FRANKFURT, Germany (AP) – Stocks have risen on expectation of more help from central banks, but an international financial forum warned Sunday that the global recovery can’t just rely on support from the likes of the U.S. Federal Reserve and the European Central Bank to get past its current shaky stretch.
The admonition from the Bank for International Settlements comes as the Fed and the ECB are signaling that more stimulus could be on the way. That message from Fed chair Jay Powell and ECB head Mario Draghi has helped send stock higher in Europe and the S&P 500 in the U.S. to a record high.
The BIS is cautioning that governments need to bring other policies into the game – and that there are risks in relying too much on central bank stimulus such as cuts in interest rates and bond purchases that lower market borrowing costs.
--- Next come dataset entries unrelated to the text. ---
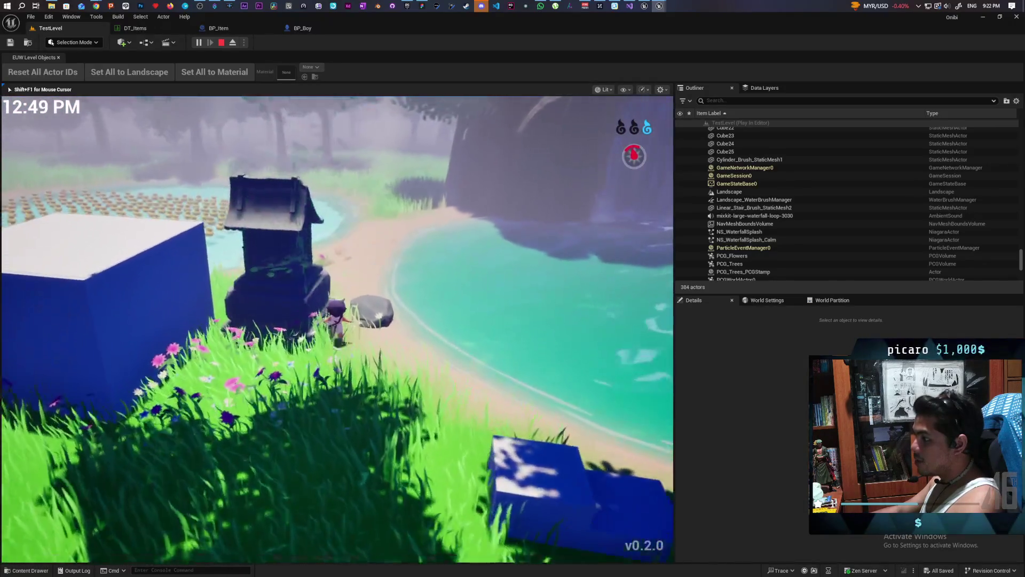
key(w)
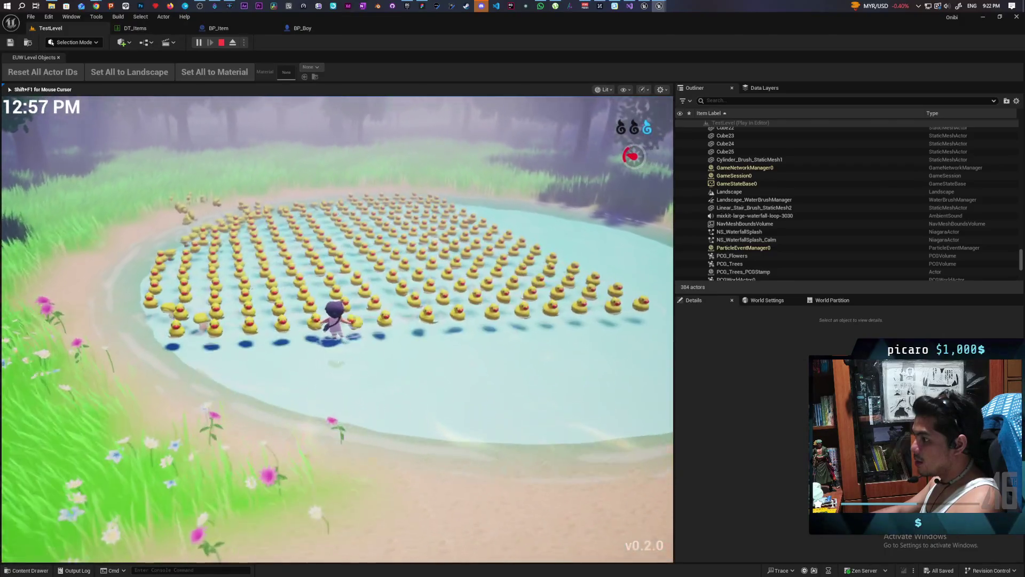
key(w)
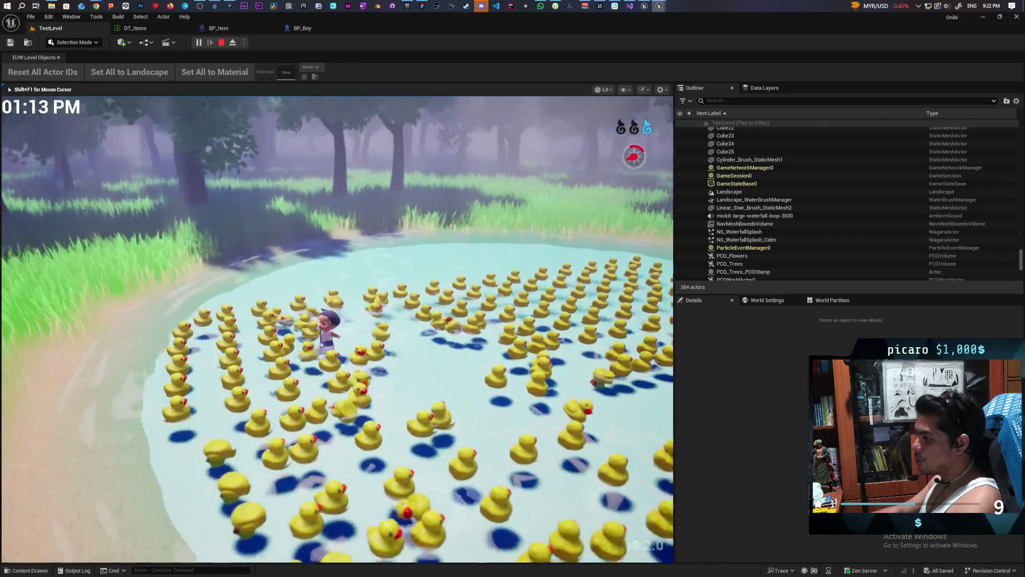
key(w)
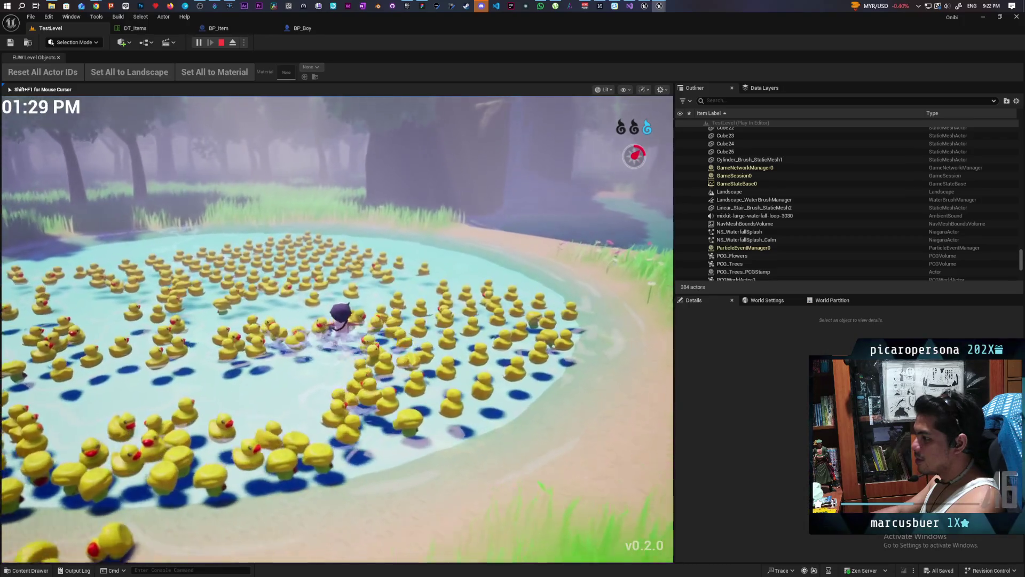
key(w)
Those other policies include government spending where possible on growth-friendly infrastructure as well as pro-growth reforms such as slashing red tape for business.
“Monetary policy can no longer be the main engine of economic growth, and other policy drivers need to kick in to ensure the global economy achieves sustainable momentum,” the BIS said in its annual economic report.
BIS General Manager Agustin Carstens warned that while stimulus can help in the short run, it can have side effects further out such as over-inflating asset prices such as stocks and bonds, and feeding less productive zombie firms that wouldn’t survive without cheap borrowing.
Policymakers, he said, need “to be mindful of all those tradeoffs.”